WHAT YOU ARE ASKED TO DO |
Return all lines in the data where the string "with" can be found.

++++ TASK INPUT

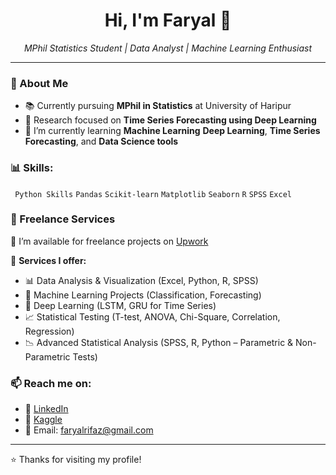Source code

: <h1 align="center">Hi, I'm Faryal 👋</h1>
<p align="center">
  <em>MPhil Statistics Student | Data Analyst | Machine Learning Enthusiast</em>
</p>

---
### 🌱 About Me

- 📚 Currently pursuing **MPhil in Statistics** at University of Haripur  
- 🔬 Research focused on **Time Series Forecasting using Deep Learning**
- 🌱 I’m currently learning **Machine Learning** **Deep Learning**, **Time Series Forecasting**, and **Data Science tools**


### 📊 Skills:
` Python Skills` `Pandas` `Scikit-learn` `Matplotlib` `Seaborn`  `R` `SPSS` `Excel`

### 💼 Freelance Services

📌 I’m available for freelance projects on [Upwork](https://www.upwork.com/freelancers/~01d7c98961375e7879?mp_source=share)

🌟 **Services I offer:**

- 📊 Data Analysis & Visualization (Excel, Python, R, SPSS)  
- 🤖 Machine Learning Projects (Classification, Forecasting)  
- 🔁 Deep Learning (LSTM, GRU for Time Series)
- 📈 Statistical Testing (T-test, ANOVA, Chi-Square, Correlation, Regression)  
- 📉 Advanced Statistical Analysis (SPSS, R, Python – Parametric & Non-Parametric Tests)   



### 📫 Reach me on:
- 💼 [LinkedIn](linkedin.com/in/faryal-rifaz-b8a885304)
- 📁 [Kaggle](https://www.kaggle.com/faryalrifaz3374)
- 💌 Email: faryalrifaz@gmail.com

---
⭐️ Thanks for visiting my profile!

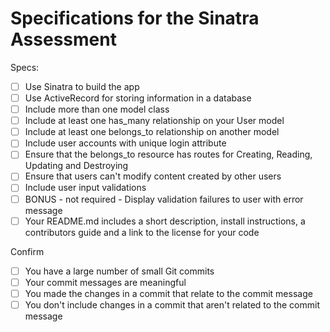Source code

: # Specifications for the Sinatra Assessment

Specs:

- [ ] Use Sinatra to build the app
- [ ] Use ActiveRecord for storing information in a database
- [ ] Include more than one model class
- [ ] Include at least one has_many relationship on your User model
- [ ] Include at least one belongs_to relationship on another model
- [ ] Include user accounts with unique login attribute
- [ ] Ensure that the belongs_to resource has routes for Creating, Reading, Updating and Destroying
- [ ] Ensure that users can't modify content created by other users
- [ ] Include user input validations
- [ ] BONUS - not required - Display validation failures to user with error message
- [ ] Your README.md includes a short description, install instructions, a contributors guide and a link to the license for your code

Confirm

- [ ] You have a large number of small Git commits
- [ ] Your commit messages are meaningful
- [ ] You made the changes in a commit that relate to the commit message
- [ ] You don't include changes in a commit that aren't related to the commit message
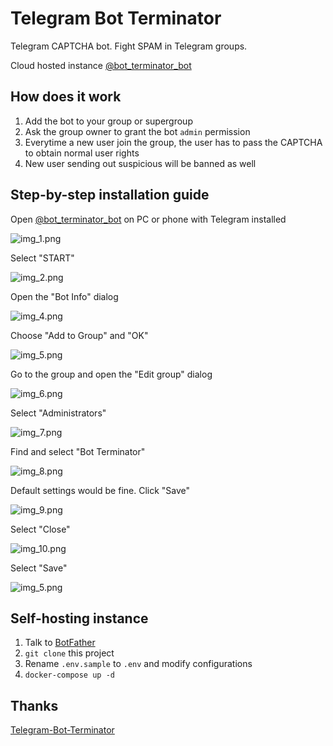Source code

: # Telegram Bot Terminator

Telegram CAPTCHA bot. Fight SPAM in Telegram groups.

Cloud hosted instance
[@bot_terminator_bot](https://t.me/bot_terminator_bot)

## How does it work

1. Add the bot to your group or supergroup
2. Ask the group owner to grant the bot `admin` permission
3. Everytime a new user join the group, the user has to pass the CAPTCHA to obtain normal user rights
4. New user sending out suspicious will be banned as well 

## Step-by-step installation guide

Open [@bot_terminator_bot](https://t.me/bot_terminator_bot) on PC or phone with Telegram installed

![img_1.png](static/image/img_1.png)

Select "START"
 
![img_2.png](static/image/img_2.png)

Open the "Bot Info" dialog

![img_4.png](static/image/img_4.png)

Choose "Add to Group" and "OK"

![img_5.png](static/image/img_5.png)

Go to the group and open the "Edit group" dialog

![img_6.png](static/image/img_6.png)

Select "Administrators"

![img_7.png](static/image/img_7.png)

Find and select "Bot Terminator"

![img_8.png](static/image/img_8.png)

Default settings would be fine. Click "Save"

![img_9.png](static/image/img_9.png)

Select "Close"

![img_10.png](static/image/img_10.png)

Select "Save"

![img_5.png](static/image/img_6.png)

## Self-hosting instance

1. Talk to [BotFather](https://t.me/BotFather)
2. `git clone` this project
3. Rename `.env.sample` to `.env` and modify configurations
4. `docker-compose up -d`

## Thanks

[Telegram-Bot-Terminator](https://github.com/thematrixdev/Telegram-Bot-Terminator)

++++++++

COMPLETED EXERCISE |
- [ ] Include user accounts with unique login attribute
- [ ] BONUS - not required - Display validation failures to user with error message
Open [@bot_terminator_bot](https://t.me/bot_terminator_bot) on PC or phone with Telegram installed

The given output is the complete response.